### PROBLEM STATEMENT
Collect each line of the entries that holds the string "axis".

### SOURCE RECORDS
----

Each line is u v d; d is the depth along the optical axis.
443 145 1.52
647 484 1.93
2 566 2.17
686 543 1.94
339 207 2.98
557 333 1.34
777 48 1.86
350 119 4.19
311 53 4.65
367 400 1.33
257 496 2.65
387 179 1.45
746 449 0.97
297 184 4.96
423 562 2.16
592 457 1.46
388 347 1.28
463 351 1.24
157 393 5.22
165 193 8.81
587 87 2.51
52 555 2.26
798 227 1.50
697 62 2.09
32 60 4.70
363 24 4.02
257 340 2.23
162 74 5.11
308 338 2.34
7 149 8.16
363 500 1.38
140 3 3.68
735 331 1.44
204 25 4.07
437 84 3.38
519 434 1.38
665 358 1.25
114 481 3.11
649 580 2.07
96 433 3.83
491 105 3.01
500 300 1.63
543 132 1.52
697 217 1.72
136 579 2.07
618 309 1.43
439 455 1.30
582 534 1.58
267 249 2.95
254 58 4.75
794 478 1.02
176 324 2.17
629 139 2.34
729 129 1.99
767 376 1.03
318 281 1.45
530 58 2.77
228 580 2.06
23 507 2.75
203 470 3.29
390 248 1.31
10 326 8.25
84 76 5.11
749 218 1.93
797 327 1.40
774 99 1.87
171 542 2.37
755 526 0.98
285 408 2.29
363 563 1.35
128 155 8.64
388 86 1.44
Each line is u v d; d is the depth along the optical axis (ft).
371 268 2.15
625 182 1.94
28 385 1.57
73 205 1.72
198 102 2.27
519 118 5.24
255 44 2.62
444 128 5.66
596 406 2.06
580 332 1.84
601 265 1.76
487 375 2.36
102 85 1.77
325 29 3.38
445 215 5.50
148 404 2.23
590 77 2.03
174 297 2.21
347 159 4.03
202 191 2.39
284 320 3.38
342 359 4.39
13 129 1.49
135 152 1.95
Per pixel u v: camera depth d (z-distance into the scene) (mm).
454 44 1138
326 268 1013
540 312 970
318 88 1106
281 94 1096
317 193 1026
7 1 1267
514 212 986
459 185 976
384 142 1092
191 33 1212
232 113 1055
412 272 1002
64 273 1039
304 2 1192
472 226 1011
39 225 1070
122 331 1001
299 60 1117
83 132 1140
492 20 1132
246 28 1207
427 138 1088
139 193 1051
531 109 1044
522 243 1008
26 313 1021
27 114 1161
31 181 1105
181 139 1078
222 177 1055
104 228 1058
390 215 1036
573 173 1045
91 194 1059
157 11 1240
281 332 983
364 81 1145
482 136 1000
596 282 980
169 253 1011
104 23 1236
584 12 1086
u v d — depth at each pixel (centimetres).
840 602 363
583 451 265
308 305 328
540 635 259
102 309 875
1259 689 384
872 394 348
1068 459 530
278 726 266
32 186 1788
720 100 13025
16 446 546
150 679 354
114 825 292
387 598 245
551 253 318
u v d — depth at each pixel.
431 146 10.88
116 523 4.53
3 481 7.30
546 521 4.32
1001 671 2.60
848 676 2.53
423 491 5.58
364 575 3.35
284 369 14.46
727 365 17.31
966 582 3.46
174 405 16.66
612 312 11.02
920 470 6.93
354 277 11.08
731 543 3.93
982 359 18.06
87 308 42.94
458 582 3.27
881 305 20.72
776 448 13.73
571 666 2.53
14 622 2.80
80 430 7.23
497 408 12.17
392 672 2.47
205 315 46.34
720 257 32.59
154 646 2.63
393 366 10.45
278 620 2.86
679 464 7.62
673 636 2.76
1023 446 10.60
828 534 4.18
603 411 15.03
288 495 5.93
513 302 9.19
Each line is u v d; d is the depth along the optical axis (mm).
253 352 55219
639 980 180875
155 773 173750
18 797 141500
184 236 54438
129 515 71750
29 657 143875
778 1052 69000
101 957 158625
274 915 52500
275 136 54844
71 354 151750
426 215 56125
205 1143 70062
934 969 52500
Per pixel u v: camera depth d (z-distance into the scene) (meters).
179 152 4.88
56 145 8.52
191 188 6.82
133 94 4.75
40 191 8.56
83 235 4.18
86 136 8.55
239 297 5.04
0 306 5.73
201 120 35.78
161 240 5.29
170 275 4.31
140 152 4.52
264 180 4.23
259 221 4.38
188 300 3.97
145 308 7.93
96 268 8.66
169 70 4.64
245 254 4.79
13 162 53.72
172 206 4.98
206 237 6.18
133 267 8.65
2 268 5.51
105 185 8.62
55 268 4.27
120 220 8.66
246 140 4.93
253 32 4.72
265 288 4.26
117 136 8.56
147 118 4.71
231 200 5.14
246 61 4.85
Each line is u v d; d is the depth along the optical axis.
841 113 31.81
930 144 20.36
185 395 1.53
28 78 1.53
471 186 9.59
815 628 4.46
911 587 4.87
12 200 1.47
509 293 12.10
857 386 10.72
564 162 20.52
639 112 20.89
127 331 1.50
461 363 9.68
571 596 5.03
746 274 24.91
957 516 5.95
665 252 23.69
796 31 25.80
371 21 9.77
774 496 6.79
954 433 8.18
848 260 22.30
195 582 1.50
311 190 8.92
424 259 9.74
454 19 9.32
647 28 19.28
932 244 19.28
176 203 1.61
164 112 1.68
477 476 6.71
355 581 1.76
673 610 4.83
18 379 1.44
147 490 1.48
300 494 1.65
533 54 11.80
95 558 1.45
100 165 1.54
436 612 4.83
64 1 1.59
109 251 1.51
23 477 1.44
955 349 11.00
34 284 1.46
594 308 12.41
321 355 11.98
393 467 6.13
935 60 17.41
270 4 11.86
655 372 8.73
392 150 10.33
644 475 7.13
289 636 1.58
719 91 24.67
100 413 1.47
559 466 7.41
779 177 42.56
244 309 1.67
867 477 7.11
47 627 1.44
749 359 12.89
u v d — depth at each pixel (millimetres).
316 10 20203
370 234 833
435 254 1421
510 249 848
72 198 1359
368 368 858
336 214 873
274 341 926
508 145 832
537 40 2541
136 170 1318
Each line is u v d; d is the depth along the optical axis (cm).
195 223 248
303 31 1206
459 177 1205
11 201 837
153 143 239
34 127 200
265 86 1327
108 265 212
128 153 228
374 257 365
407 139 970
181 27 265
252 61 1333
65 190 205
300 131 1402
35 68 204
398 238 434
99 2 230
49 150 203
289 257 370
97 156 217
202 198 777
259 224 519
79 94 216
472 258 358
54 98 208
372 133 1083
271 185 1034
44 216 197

----

### EXERCISE OUTPUT
Each line is u v d; d is the depth along the optical axis.
Each line is u v d; d is the depth along the optical axis (ft).
Each line is u v d; d is the depth along the optical axis (mm).
Each line is u v d; d is the depth along the optical axis.
Each line is u v d; d is the depth along the optical axis (cm).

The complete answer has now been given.